部下の「強み」を認め、「弱み」をフォローする

以上を踏まえ、本人の「強み」と「弱み」について話題を進めます。

まず本人の「持ち味」に着目してみましょう。本人が感じているこれまでに成果が上がったと思う仕事や、やりがいを感じた仕事は何か。一方、苦手なことは何かといった話題から始めて、話を深めます。本人の持ち味への光の当て方によって、強みと弱みが浮かび上がってくるものです。

大切なのは、部下本人が自覚している強みと弱みは何か、自己開示を促すことです。その上で、上司の認識も伝えながら、双方の意識をすり合わせていきます。

本人が気づいていない強みはしっかりと伝え、励まします。また弱みの指摘は本人を萎縮させがちですが、強みと表裏一体なことも多いので、個性として前向きに捉えさせた上で、より成長するための補強策を話し合うのが効果的でしょう。

部下の強みはさらに伸ばし、弱みは本人の努力と上司・同僚の協力で補強していくことが、支援型マネジメントの目指すところです。


将来への希望と期待をすり合わせる

以上の傾聴と対話を通して、部下の今後の仕事への希望や自己啓発の課題などが明らかになってきました。そこで、部下の意向を十分に踏まえながらも、上司としての期待を整理し、本人にしっかりと伝えます。

今後3〜5年の将来を見据え、部下にどのように成長し、活躍をしてほしいか。そのために、当面どのような役割や仕事を任せ、期待を持つのか。その実現に向けて、上司がいかにフォローしていくか。

日常の報連相や、定期的な打ち合わせや面談の位置づけ、部下の自己啓発への応援方法なども含めて、上司の関わり方も明らかにすることが大切です。


最初にやるべきは上司からの自己開示

上司は適宜適切な部下の支援を図るために、部下の仕事への思いや価値観、職場内外での関心事、また家庭の育児や介護など仕事に影響する事情や悩みなどを、よく理解しておくことです。その意味でも傾聴面談は好機となりますが、この傾聴が実際にはなかなか難しいものです。
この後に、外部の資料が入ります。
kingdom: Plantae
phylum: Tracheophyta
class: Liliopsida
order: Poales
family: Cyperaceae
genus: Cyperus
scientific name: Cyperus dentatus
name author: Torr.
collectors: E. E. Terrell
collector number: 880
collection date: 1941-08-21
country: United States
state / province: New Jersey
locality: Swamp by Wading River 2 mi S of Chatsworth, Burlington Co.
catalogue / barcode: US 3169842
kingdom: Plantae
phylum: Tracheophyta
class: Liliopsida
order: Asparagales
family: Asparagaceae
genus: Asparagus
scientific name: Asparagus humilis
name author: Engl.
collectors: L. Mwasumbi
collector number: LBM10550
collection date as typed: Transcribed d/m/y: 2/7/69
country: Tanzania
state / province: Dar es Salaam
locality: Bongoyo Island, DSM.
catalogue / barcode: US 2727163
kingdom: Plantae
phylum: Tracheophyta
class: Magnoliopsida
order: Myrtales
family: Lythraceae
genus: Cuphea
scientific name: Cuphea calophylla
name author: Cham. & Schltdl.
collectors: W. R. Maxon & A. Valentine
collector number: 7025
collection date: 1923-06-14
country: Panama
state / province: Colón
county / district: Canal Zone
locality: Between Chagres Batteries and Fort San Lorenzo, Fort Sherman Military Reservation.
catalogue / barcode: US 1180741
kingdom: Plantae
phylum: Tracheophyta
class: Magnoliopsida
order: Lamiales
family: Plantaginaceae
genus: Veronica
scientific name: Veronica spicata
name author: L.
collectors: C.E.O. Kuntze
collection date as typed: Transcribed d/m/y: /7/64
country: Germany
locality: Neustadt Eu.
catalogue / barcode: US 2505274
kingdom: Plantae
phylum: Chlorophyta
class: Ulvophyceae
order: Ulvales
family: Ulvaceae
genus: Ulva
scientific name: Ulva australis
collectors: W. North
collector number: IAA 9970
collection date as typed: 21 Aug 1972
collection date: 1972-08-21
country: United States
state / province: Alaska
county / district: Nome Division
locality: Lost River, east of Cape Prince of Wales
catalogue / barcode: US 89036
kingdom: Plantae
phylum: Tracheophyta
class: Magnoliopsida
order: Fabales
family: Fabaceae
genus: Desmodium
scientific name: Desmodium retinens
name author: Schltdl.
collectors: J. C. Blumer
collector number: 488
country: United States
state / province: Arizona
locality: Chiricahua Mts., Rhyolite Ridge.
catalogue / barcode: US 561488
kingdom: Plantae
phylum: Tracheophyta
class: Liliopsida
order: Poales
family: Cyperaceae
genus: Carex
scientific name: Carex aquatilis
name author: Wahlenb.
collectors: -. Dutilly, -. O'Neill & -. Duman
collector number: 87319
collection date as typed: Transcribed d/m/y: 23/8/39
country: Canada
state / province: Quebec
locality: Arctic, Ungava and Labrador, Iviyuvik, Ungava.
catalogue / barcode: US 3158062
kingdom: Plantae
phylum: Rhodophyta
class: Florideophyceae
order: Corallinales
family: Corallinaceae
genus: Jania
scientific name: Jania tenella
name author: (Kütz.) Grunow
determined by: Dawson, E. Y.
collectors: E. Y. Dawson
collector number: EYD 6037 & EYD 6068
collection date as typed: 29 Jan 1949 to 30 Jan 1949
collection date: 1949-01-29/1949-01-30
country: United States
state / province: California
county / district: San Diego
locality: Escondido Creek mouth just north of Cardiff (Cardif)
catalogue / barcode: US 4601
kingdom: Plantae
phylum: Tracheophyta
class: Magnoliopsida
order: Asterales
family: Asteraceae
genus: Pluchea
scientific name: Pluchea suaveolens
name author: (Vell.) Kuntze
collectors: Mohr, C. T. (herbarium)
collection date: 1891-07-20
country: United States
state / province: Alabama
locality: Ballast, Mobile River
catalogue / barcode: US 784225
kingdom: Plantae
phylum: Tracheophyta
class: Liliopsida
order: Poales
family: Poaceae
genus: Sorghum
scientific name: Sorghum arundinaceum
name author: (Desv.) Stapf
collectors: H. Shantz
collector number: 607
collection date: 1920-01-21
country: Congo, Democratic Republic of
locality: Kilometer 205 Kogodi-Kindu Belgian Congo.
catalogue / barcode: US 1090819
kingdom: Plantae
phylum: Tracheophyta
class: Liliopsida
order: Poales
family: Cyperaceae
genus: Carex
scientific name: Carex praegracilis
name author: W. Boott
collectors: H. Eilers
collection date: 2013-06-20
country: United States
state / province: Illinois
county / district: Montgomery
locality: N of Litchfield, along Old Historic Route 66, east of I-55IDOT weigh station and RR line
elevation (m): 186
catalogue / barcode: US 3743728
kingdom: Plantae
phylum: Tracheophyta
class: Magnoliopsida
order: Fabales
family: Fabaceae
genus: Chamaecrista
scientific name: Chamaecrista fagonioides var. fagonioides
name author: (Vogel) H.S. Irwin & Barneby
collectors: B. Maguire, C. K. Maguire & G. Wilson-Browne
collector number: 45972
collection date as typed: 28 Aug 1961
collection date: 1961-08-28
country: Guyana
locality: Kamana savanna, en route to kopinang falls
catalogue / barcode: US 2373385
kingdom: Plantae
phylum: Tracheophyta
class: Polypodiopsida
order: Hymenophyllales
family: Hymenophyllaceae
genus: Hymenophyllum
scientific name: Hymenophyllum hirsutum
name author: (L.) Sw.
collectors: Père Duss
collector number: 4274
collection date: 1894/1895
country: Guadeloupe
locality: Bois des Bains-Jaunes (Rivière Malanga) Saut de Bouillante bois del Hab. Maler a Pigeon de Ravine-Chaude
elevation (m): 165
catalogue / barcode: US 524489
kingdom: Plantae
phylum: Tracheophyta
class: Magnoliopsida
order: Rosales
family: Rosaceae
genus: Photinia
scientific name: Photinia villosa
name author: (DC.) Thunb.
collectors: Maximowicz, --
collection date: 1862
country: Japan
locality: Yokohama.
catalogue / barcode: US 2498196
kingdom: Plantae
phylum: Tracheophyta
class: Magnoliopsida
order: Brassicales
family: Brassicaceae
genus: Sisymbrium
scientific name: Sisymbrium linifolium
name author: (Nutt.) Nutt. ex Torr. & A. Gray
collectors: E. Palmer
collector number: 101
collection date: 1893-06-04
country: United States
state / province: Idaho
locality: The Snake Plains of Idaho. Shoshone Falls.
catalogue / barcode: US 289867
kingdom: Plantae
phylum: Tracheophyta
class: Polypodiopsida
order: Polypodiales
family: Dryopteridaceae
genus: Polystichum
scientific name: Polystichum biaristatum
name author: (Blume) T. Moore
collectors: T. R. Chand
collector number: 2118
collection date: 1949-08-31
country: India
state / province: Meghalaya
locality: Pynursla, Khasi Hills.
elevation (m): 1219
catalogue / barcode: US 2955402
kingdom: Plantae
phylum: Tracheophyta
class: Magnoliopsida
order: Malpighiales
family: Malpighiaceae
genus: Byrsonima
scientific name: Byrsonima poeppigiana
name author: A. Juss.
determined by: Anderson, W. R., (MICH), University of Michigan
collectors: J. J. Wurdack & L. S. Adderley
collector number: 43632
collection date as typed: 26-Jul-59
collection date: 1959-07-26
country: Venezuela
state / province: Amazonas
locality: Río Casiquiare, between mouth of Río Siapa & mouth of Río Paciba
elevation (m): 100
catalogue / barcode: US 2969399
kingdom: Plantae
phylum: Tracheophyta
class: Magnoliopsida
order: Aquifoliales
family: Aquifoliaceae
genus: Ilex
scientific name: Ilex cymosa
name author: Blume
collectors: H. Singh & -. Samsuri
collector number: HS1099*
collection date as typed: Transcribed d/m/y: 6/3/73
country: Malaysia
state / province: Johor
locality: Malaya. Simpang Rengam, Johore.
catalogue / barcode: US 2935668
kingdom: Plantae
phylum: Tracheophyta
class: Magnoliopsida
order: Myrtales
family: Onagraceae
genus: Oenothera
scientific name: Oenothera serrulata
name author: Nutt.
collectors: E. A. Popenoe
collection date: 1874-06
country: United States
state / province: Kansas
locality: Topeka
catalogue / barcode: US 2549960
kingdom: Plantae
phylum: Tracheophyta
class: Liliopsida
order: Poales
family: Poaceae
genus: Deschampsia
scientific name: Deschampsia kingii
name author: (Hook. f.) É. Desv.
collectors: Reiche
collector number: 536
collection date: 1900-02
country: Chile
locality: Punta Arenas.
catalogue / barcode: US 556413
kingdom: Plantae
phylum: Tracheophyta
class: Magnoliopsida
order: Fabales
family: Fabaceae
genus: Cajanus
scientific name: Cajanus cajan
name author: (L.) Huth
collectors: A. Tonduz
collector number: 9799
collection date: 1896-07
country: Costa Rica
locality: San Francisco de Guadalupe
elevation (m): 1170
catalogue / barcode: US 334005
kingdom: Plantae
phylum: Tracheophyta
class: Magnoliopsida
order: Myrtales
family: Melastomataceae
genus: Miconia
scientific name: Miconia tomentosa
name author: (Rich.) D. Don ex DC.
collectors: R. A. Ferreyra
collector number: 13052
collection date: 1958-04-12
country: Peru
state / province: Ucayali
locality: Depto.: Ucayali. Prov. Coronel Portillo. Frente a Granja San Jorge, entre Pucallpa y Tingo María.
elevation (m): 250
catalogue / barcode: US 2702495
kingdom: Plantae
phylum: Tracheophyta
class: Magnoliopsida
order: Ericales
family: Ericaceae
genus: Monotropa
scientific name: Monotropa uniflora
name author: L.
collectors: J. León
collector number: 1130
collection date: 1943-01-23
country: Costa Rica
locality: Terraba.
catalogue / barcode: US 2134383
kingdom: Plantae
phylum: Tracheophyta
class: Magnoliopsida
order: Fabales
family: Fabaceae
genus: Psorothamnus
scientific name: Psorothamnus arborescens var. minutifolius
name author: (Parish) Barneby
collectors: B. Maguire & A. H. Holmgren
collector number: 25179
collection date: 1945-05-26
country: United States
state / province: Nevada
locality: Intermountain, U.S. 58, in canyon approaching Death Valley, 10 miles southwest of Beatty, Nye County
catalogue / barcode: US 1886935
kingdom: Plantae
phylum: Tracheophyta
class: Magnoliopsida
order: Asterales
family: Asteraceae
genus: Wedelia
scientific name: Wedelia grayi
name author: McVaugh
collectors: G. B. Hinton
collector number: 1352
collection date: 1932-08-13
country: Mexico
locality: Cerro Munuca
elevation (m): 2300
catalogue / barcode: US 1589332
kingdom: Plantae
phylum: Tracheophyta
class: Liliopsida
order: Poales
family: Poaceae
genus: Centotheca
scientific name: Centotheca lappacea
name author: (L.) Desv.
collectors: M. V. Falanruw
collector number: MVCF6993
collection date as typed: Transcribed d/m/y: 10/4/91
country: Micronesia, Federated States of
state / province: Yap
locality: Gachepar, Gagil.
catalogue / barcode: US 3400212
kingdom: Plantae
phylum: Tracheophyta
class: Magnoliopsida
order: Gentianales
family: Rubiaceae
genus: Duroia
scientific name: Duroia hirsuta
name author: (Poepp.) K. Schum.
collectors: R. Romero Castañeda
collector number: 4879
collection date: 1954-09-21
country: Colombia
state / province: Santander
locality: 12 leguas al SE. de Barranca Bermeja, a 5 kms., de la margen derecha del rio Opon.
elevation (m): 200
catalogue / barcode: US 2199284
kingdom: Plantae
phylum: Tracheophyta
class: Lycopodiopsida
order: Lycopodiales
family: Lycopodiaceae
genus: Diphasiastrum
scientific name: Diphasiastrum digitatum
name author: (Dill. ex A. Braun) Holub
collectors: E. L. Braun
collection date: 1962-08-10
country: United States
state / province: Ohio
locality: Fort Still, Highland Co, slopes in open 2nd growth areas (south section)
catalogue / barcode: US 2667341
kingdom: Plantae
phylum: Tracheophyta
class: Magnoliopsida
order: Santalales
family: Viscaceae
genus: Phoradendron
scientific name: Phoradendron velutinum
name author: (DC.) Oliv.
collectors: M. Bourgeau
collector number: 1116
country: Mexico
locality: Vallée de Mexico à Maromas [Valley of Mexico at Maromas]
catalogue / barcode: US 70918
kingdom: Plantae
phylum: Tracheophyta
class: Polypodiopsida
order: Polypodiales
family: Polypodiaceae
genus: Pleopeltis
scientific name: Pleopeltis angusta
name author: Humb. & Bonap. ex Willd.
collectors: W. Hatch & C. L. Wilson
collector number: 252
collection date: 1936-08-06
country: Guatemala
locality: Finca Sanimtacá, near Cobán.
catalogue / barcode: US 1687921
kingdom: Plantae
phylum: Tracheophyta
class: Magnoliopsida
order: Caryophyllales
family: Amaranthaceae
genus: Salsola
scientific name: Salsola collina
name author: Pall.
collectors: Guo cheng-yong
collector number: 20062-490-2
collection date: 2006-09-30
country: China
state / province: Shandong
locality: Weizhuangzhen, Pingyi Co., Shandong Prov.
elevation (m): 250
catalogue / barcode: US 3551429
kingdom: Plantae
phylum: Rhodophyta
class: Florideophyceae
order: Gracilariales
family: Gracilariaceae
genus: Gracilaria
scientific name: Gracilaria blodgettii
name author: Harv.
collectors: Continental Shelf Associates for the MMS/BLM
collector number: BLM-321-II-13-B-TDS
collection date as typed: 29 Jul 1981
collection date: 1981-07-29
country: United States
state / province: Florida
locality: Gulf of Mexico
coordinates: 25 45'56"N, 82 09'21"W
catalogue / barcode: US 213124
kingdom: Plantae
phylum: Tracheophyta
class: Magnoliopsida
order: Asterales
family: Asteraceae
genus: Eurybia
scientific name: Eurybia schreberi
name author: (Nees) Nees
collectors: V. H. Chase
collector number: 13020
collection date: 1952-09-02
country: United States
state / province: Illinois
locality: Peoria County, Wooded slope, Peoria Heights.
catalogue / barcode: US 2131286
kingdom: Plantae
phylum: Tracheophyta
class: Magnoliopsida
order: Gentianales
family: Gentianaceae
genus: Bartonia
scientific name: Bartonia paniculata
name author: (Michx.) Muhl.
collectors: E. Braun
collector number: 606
研修で上司の皆さんに「部下の話をじっくり傾聴しましょう」とお話しすると、早速部下を呼び出し、根掘り葉掘りと事情聴取をしてしまう例があります。

しかし、部下からすれば、上司に呼ばれ唐突に「今の仕事をどう思うか」「将来のキャリアをどう考えるか」「プライベートで悩み事はないか」などと聞かれても、即答できません。

部下によっては上司に言いづらいことや知られたくないこともあるでしょう。そこに、上司が突然あれこれと畳みかけて質問すれば、警戒して身構えてしまうばかりです。

そこで、部下から話を聴こうとする前に、上司の方から自己開示をすることをお勧めします。自己紹介は自分から。まず上司自身がどのような考えや気持ちを抱いているのか、部下に対してオープンマインドで話すのです。

自分はこれまでどんな仕事の経験を持ち、どのような思いや目標を持って仕事をしてきたか。これからどのように職場や仕事に貢献したいかなど、飾らずざっくばらんに話します。

また、自分をよく知ってもらうためには、どのような人生を歩んできたか、趣味や家族のことなどプライベートも含めて話すとよいでしょう。

ただし気をつけたいのは、自分の強みや成果を語る武勇伝や価値観の押し付けにならないことです。むしろ、失敗談や苦手なことなど、弱みをさらけ出す話をしてみましょう。部下は上司への親近感を持ち、より自己開示しやすくなるものです。